RCW 10.05.140 was amended to clarify that that IID period for Deferred Prosecutions be not less than the periods required for convictions. This means that is a person has a prior DUI conviction they were ordered to have an IID for 1 year. If they enter a Deferred Prosecution for a second DUI, the conviction would have required a IID for 5 years, so the Deferred Prosecution must now also require a IID for that same length of time they would have had to have the IID if convicted. While this makes sense, the jurisdiction of a Deferred Prosecution is 5 years, so a 3rd offense DUI would require a 10 year IID, but that is impossible to enforce, however, it remains to be seen if DoL will require the IID for 5 years after the completion of the Deferred.

RCW 9.94A.533(7) now requires that the 2 year enhancements on Vehicular Homicide conviction by DUI, in recognition of prior DUIs are mandatory and must be served in total confinement and run consecutive (in addition to) other sentencing provisions.
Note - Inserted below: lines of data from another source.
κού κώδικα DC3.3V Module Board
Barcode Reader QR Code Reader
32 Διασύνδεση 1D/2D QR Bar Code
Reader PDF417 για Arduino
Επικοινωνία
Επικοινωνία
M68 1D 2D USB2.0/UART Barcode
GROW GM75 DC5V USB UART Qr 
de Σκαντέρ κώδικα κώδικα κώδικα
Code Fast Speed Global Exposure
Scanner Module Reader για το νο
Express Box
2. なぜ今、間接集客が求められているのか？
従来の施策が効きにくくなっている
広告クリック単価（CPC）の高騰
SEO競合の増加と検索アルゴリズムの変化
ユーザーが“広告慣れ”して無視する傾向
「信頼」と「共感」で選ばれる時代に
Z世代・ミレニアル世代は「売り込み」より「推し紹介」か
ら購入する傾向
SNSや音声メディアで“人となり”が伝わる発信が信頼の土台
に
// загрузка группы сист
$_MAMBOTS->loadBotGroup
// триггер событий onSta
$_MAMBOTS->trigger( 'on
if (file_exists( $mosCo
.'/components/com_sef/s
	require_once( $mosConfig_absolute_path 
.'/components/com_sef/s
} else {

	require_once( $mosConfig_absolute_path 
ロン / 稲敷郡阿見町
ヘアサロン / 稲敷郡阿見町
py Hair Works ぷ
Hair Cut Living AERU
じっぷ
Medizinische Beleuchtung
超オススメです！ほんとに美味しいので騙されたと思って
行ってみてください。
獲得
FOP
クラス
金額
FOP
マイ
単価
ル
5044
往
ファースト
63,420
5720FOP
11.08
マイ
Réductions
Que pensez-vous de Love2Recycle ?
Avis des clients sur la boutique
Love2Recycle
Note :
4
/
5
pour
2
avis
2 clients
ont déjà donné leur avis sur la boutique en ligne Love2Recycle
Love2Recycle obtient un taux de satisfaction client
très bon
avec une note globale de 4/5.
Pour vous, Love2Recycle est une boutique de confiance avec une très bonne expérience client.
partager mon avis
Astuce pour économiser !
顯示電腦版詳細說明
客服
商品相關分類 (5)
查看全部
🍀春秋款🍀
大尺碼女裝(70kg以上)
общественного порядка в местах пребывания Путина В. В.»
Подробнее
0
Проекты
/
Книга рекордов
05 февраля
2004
The remaining amendments were changes that permits Counties to establish special DUI courts, add a DUI court to mental health and drug courts, increases Breath testing fee from 125.00 to $200.00and designates where some of the funds must go. Furthermore, alcohol evaluations must now be sent to court AND DOL, and finally, the legislature has now set minimum requirements for the Victim Impact Panel’s that are run throughout the state.

Regardless of the rhetoric that is offered to support these changes, the changes reflect a growing legislative concern for DUI on a Washington State-wide level.  As a result, a DUI in Bellingham, or Spokane, the laws will be present and less discretionary than before.  The changes, particularly for a repeat DUI arrest are significant  and require knowledgeable, aggressive, and uncompromising defense.